The Croda Inc. Community Advisory Council recently welcomed a new member to the all-volunteer advisory group for its Mill Hall facility. Area resident Brian Martin joined the 12-member council, which was established in 2001 to better educate community members about Croda and to enhance peoples' understanding of the area manufacturer.
Brian Martin is the store manager for Lowe's in Mill Hall. He is a native of North Carolina and graduated from the University of North Carolina with a bachelors in business administration. He has worked at the Mill Hall Lowe's store and lived in the area since 2007.
Martin joins other local residents on the council, including Rob Getz, Fred Hoy, Gary Mellott, Nicole Rall-Miller, Betty Packer, Sue Peters, Michelle Rae, April Strouse, Eric Stover, Michelle Walizer and Tom Walker. Charlie Williams, Croda safety, health and environmental manager, serves as leader for the advisory council.
Croda Inc. operates the Mill Hall manufacturing facility in Bald Eagle Township and is a manufacturer of ingredients used in products for the home, personal care and healthcare industries.
New human resources
director for hospital
Lock Haven Hospital announces Courtney Kunes, human resources recruiter has been promoted to the position of director of human resources at the hospital.
"Courtney has done a stellar job with being the interim director, so it was an easy choice for us to promote her to lead this important department," said John Zidansek, CEO, Lock Haven Hospital. "Our mission is to make Lock Haven Hospital a great place for people to work, physicians to practice medicine and patients to receive care and Courtney is a key piece in that process."
Kunes joined Lock Haven Hospital in June of 2011 as a human resources recruiter.

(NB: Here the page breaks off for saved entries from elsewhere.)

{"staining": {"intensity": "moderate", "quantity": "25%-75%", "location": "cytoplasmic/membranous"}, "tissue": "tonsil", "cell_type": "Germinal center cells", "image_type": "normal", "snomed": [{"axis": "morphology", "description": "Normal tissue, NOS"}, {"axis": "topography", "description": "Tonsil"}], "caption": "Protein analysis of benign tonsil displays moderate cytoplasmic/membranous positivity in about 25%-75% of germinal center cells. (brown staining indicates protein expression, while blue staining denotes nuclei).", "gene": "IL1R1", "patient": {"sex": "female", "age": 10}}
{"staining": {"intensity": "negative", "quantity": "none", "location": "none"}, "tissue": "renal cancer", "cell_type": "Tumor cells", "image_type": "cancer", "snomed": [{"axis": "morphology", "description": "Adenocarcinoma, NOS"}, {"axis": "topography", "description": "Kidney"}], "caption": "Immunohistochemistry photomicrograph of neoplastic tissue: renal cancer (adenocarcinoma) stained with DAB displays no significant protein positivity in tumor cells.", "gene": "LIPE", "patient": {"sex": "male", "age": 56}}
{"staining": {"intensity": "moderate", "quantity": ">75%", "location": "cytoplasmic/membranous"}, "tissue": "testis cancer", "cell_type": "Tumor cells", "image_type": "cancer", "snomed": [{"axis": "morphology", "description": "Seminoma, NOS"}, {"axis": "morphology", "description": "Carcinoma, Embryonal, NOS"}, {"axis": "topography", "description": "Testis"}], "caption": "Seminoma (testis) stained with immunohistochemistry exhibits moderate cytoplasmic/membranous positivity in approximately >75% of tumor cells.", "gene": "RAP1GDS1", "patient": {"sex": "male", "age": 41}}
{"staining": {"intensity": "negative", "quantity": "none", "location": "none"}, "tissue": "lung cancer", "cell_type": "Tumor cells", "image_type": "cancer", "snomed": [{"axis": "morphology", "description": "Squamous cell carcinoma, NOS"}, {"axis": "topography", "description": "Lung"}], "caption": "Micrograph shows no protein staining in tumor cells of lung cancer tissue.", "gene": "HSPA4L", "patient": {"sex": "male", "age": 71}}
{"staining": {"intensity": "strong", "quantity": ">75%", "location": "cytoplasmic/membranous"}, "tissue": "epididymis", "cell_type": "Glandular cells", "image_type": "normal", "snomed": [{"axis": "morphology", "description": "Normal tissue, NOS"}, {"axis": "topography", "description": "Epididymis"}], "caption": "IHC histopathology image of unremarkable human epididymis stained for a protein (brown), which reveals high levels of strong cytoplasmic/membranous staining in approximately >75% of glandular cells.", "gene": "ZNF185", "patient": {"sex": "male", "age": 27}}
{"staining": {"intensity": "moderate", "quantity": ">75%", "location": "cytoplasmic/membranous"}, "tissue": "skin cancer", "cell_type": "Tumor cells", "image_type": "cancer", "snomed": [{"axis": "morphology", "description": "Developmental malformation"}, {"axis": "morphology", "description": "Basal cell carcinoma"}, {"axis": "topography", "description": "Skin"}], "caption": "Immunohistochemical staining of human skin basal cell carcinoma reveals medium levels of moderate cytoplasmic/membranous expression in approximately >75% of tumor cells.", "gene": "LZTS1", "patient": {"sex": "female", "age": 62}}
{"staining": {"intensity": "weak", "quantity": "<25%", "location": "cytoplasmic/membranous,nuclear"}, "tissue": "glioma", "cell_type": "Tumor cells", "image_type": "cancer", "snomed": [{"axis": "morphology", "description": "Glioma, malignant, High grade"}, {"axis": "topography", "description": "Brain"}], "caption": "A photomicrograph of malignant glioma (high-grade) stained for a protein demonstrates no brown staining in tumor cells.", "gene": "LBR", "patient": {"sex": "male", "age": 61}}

Prior to joining the hospital Kunes served as an executive assistant at the Steinbacher & Stahl Law firm in Williamsport. Her background includes a variety of positions with the Pennsylvania College of Technology, finishing as the assistant director of admissions.
Kunes holds a masters degree in adult education and a bachelor of science in applied human services from Pennsylvania State University. Kunes and her husband, Brian enjoy travel, snowmobiling and spending time with family.
Rob Carleton, branch administrator for First Citizens Community Bank, has announced the promotions of both Lori Hamblin and Amanda Seeley as customer service counselors. "It is great to find talent and loyalty within the organization that allows us to promote from within," Carleton stated.
In their new positions, Hamblin and Seeley will focus on satisfying the needs of our consumer and mortgage loan customers. Although their primary focus will be lending, they will continue to play a vital role in recognizing and proactively fulfilling all of the needs of their customers - from checking and on-line banking to retirement planning.
Hamblin joined First Citizens in 2005 as a customer service counselor in the Wellsboro office, where her primary responsibility was focused on satisfying customers' deposit and investment needs. Hamblin is a 2008 graduate of the Tioga County Development Corp. Leadership Program, a 2011 First Citizens Leadership Program graduate, and recently completed her first year of the Pennsylvania Bankers' Association Advanced School of Banking.
She is involved in the American Cancer Society's Relay for Life. She and her husband, Marty, have lived on the family farm in Middlebury for the past 35 years and are parents to 3 sons.
Seeley joined First Citizens in 2003 as a teller in the Blossburg office. In 2007, she was promoted to the position of customer service counselor in the Mansfield office, where her primary responsibility was focused on satisfying customers' deposit and banking transactional needs. Seeley is a 2010 graduate of the Tioga County Development Corp. Leadership Program and is actively involved in the American Cancer Society's Relay for Life. She resides in Lawrenceville with her husband Mickey and two children Abbagail and Landon.
Law firm staff presents
at conference in region
Steinbacher & Stahl staff Eric Ladley, attorney, and Laurie George, special needs planner, were invited to present a session at the 11th annual state Community on Transition conference in State College on July 27. Those attending were educators, parents of teens who have special healthcare needs, and agency provider representatives. Their presentation was titled Legal Planning for Special Needs: Why, When and How?
According to Ladley, families need to be aware of the rules that apply to public benefits such as SSI, SSDI, and MAWD. "Many times important benefits and community programs are put at risk because of a personal injury settlement, an inheritance, or even child support payments," Ladley told the conference, according to a news release. "We can help individuals who have a disability and their families organize their legal planning to create or maintain eligibility for benefits."